Refleksi untuk Indonesia:
Indonesia telah menjalankan skema Jaminan Kesehatan Nasional sejak 2014, dan memiliki banyak permasalahan dalam pengaturan masalah dalam pembiayaan kesehatan. Implementasi JKN harusnya bersifat terbuka baik dalam pertanggungjawaban maupun kolaborasi multi sektor. Penilaian terhadap efektif dan efiensi terhadap paket manfaat harusnya dapat melibatkan ahli ekonomi, kesehatan, dan manajemen sehingga prosedur dan sistem yang mendukung paket manfaat tersebut dapat diterima oleh masyarakat.
Reporter : Relmbuss Biljers Fanda
Sesi 5
Membangun Teori Program pada Pay for Performance di Negara berkembang
Pengantar
Pay for performance (P4P) adalah sebuah arti yang berpotensi untuk menguatkan sistem kesehatan untuk meningkatkan cakupan universal di negara berkembang. Sesi ini menggambarkan sebuah pendekatan realist pada studi P4P, menjelaskan tentag mekanisme P4P pada perubahan sistem dan bagaiaman membentuk konteks pada berbagai arah.
Narasumber:
- Josephine Borghi, London School of Hygiene & Tropical Medicine, UK;
- Gwati Gwati, Ministry of Health and ChildWelfare, Zimbabwe; Neha Singh, London School of Hygiene & Tropical Medicine, UK;
- Artwell Kadungure,Training and Research Support Centre, Zimbabwe;
- Amilcar Magaco, National Institute of Health, Mozambique;
- Sophie Witter, Queen Margaret University, Garrett Brown, University of Leeds, UK
Penelitian P4P di Mozambik menunjukkan beberapa temuan dengan menggunakan pendekatan evalusi realist. Penelitian ini menemukan bahwa outcomes berupa utilasasi layanan kesehatan dan kepuasan pelanggaan dipengaruhi oleh penjangkauan dan mengikutsertakan masyarakat mempengaruhi kepuasan pasien dan utilisasi terhadap layanan kesehatan. Konteks yang muncul dalam penelitian ini adalah layanan penjangkauan dan karakteristik sosio demografi pasien. Mekanisme lain yang muncul adalah kemungkinan out of pocket mempengaruhi kepuasan pasien yang didasari oleh konteks ketersediaan obat dan pengeluaran pasien. Outcomes lain yang muncul adalah produktivitas dari tenaga kesehatan, rujukan yang sesuai, dan memiliki mekanisme bahwa insentif finansial memotivasi kinerja dari tenaga kesehatan, serta meningkatkan interaksi di berbagai tingkatan layanan. Outcomes tersebut muncul dari konteks berupa sistem pengelolaan keuangan, ketersediaan dana, tingkat dan distribusi insentif.

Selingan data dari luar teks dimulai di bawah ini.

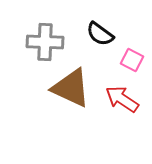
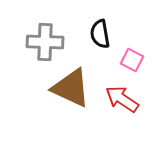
black semicircle: rotated 44 degrees clockwise
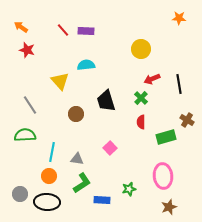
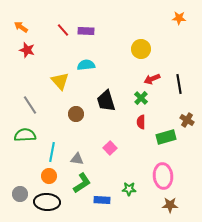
green star: rotated 16 degrees clockwise
brown star: moved 1 px right, 2 px up; rotated 21 degrees clockwise
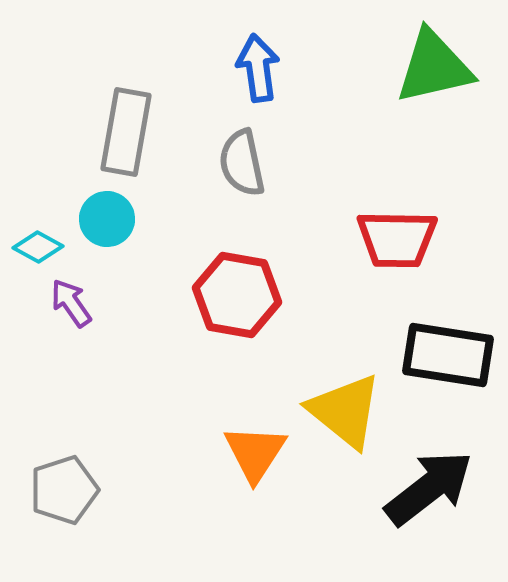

Dalam studi ini juga dikembangkan “Theory of Change” dengan melihat komponen dari Teori Result Based Financing (RBF) yaitu komponen kontak dan pembayaran, manajemen dan capacity building dan monitor dan dokumentasi. Untuk informasi sebagai berikut :
Studi ini juga membangun teori tentang Performance Based Financing Mechanism for Health systems strengthening in Africa (PEMBA). Temuan lebih lanjut menjelaskan bahwa kuantitas PEMBA mempengaruhi peningkatan jumlah dalam ART ibu hamil, kunjungan ANC, dan kunjungan untuk program KB. Namun, ada beberapa hal yang masih dalam belum dapat dipengaruhi adalah inisasi dan retensi dan Pasien HIV, ART pediatric dan hubungan antara harga dan tanggung jawab. Gambar berikut menunjukkan teori yang dipakai:
Refleksi Indonesia:
Studi ini menunjukkan bahwa penting untuk menganalisis konteks (soSio demografi dalam sebuah intervensi, misalnya intervensi kebijakan). Sebuah intervensi kebijakan mungkin hanya berlaku untuk daerah dengan karakteristik seperti memiliki kemampuan fisKal yang memadai dan sistem pengelolaan insentif ke tenaga kesehatan. Isu pengurangan OOP diperkirakan dapat mempengaruhi kualitas layanan yang diberikan.